Research also shows that the feedback students gain from self-critiques, from peer-critiques, and from the teacher can accelerate the learning process. As students develop higher-level thinking skills, they gain valuable insight from teacher-made rubrics when assessing their own performance or critiquing a fellow student's writing, problem-solving skills, or decision-making skills. The key, of course, is for the teacher to develop sound rubrics that assess and measure the objectives of instruction (Stronge 2002, 56).

While understanding what research shows is critical to understanding how students learn, this article also contains the pragmatic comments from teachers serving on the front line as they discuss their experiences with feedback and their students at Southside Christian School. Perhaps these comments can trigger for teachers a self-examination of what can take place differently in classrooms to increase student achievement:

  • “Monitoring the class during quizzes and seat work allows us to give the children the feedback they need. The purpose of quizzes and seat work is not to give the teacher a break but to provide the children with an opportunity to learn with teacher interaction.” (Stacy Dean, elementary teacher)
  • “If a student’s work does not meet appropriate standards, it is important for the student to know immediately so that the student can make correction immediately. The longer that a student is allowed to continue down an incorrect path, the more difficult correction will become. Immediate feedback provides encouragement to the student and reinforces what the student has done. As time goes by, the impact of feedback diminishes in value.” (Paul Tedder, AP computer science and high school Bible teacher)
  • “For the age I teach, feedback needs to be given to students on the same day that the work is completed, for the next day is a light-year away for my students.” (Linda Adams, first-grade teacher)
  • “Immediate feedback aids the teacher in his or her knowledge of how students understand their work and whether the teacher needs to reteach using different modalities. Statements such as you need to try harder or do ten more problems until you get the right answer are not appropriate feedback to a student who does not understand his or her error.” (Lynda Moldrem, middle school principal)
  • “Feedback, negative (constructive) or positive, lets the student know ‘I know you are trying, and I care about your success in my class.’” (Patricia Gilbert, computer and graphing design teacher)

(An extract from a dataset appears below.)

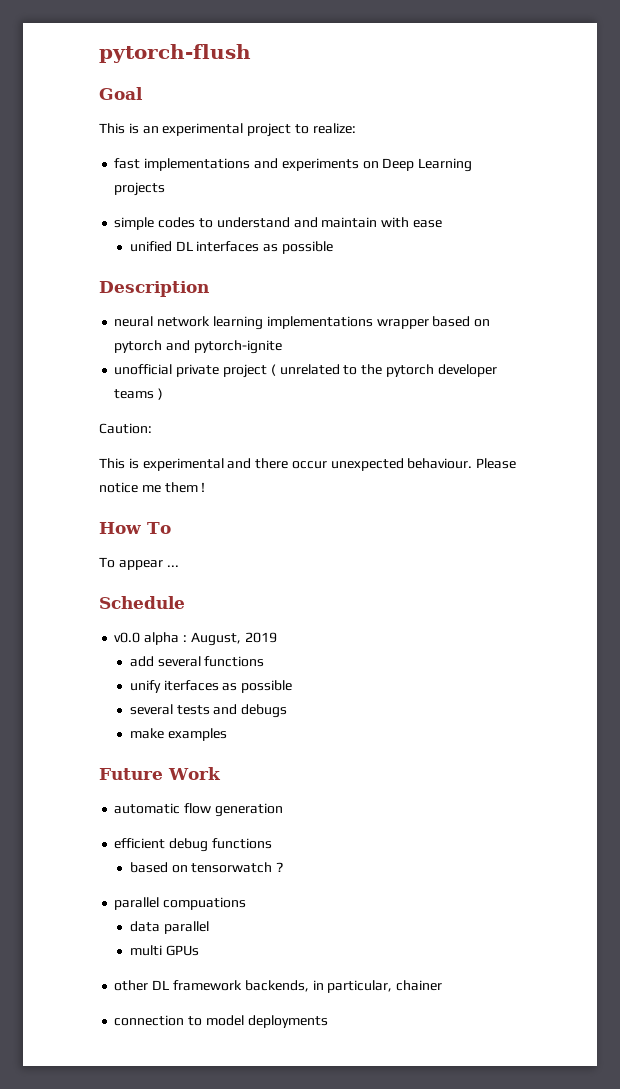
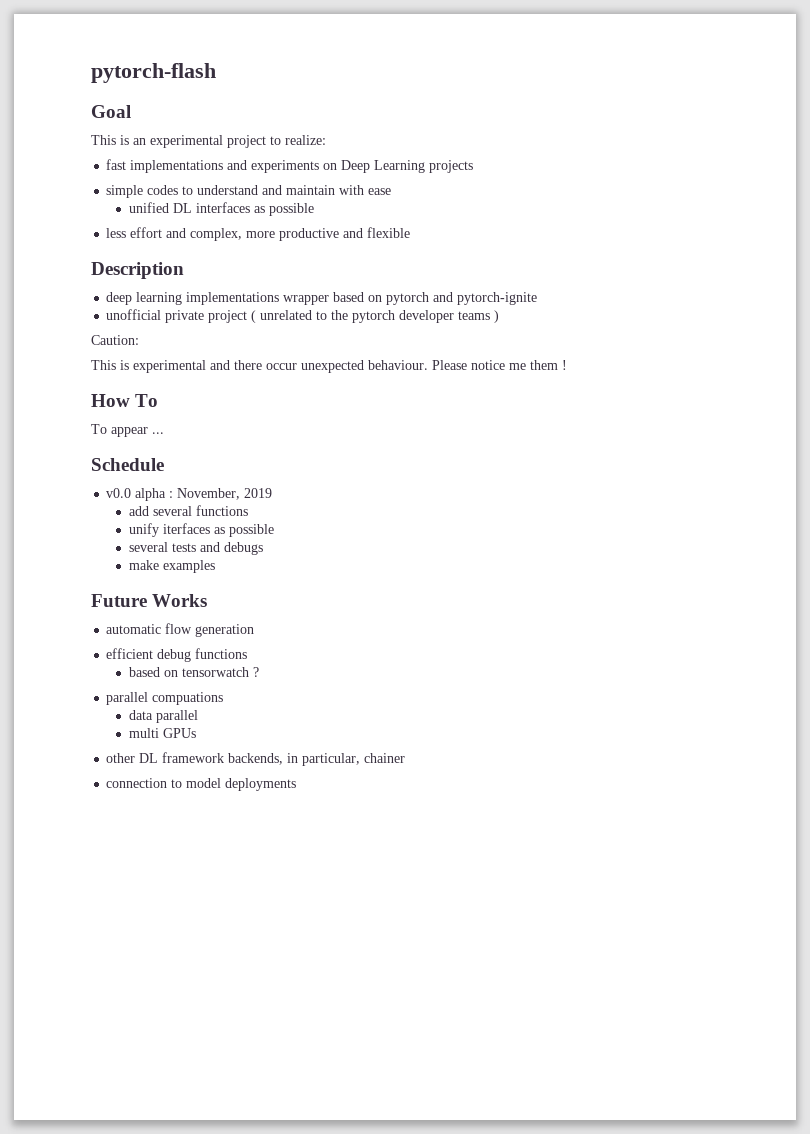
[99,44,251,63] pytorch-flush -> [91,63,216,83] pytorch-flash
(334, 247) none -> [106,227,411,241] // less effort and complex, more productive and flexible
[114,316,211,327] neural network -> [106,292,133,305] deep
[190,632,241,646] August, -> [177,488,241,500] November,
[168,767,221,780] Work -> [152,594,208,607] Works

Administrators must protect quality time for teachers to grade assignments and plan effectively. For as educators we face a worthwhile challenge. We must grade assignments in a timely manner, give constant feedback to students in class while monitoring instruction, plan for feedback time as part of the lesson, and develop rubrics for students to self-critique and peer-critique.


Reference

Stronge, James H. 2002. Qualities of effective teachers. Alexandria, Va.: Association for Supervision and Curriculum Development.